Back at the Old Fitzroy this time – where he came to critical attention with a brilliant and ludicrous There will be a Climax in 2018 – he applies his considerable technical and imaginative imagination to Sonder, a one-man musical, and turns it into a visual stunner.

Riki Lindsey in Sonder. Photo © Jessie Obialor

 

Sonder is the story of Romeo (writer-performer Riki Lindsey), a gay Māori man confronting past trauma, shifting identities and the end of consuming love affair that has taken him to Berlin. The story, drawing on lived experience, is related in direct address, movement (some of it based the traditional Māori martial art Mau Rākau) and in a suite of soulful songs (by Mitchell Sloan) sung live over pulsing pre-recorded backing tracks.

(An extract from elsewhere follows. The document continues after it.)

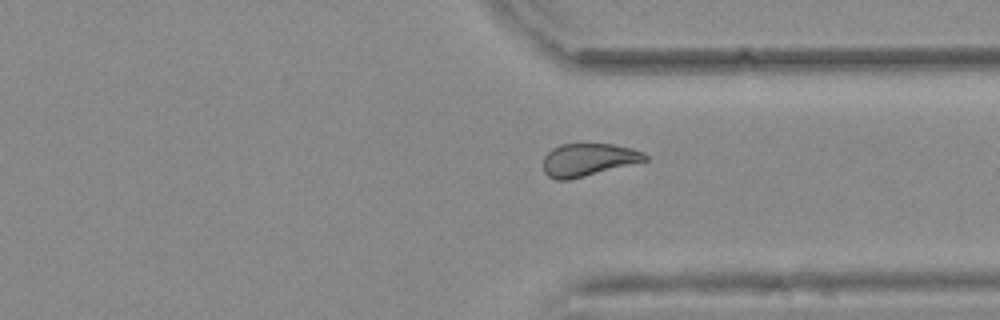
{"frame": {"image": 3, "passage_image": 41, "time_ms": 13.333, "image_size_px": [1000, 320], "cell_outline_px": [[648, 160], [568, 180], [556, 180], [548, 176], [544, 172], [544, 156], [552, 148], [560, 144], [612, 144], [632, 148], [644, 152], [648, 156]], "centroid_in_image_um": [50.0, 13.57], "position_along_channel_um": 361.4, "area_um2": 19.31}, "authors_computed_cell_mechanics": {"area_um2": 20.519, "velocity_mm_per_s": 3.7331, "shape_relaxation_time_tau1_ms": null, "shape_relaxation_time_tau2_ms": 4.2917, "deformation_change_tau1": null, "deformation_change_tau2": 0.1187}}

As Lindsey performs, Berlage activates a moving sculpture – a mobile, really – of reflecting shards, each one controlled by electric winches mounted above. In motion, the effect is mesmerising: at times it looks like Lindsey is at the centre of an exploding world, or a mirror breaking in extreme sol-mo.

It also has the effect of trapping Lindsey within it – which may serve well as a visual metaphor but also places a barrier between performer and audience. We want to empathise with the person onstage, with his story of rejection and efforts at reconciliation, but the gorgeous silent contraption around him is too dominant a player in the drama. Lindsey needs to up the intensity to break free of it.


Sonder plays at the Old Fitzroy Theatre until 23 May.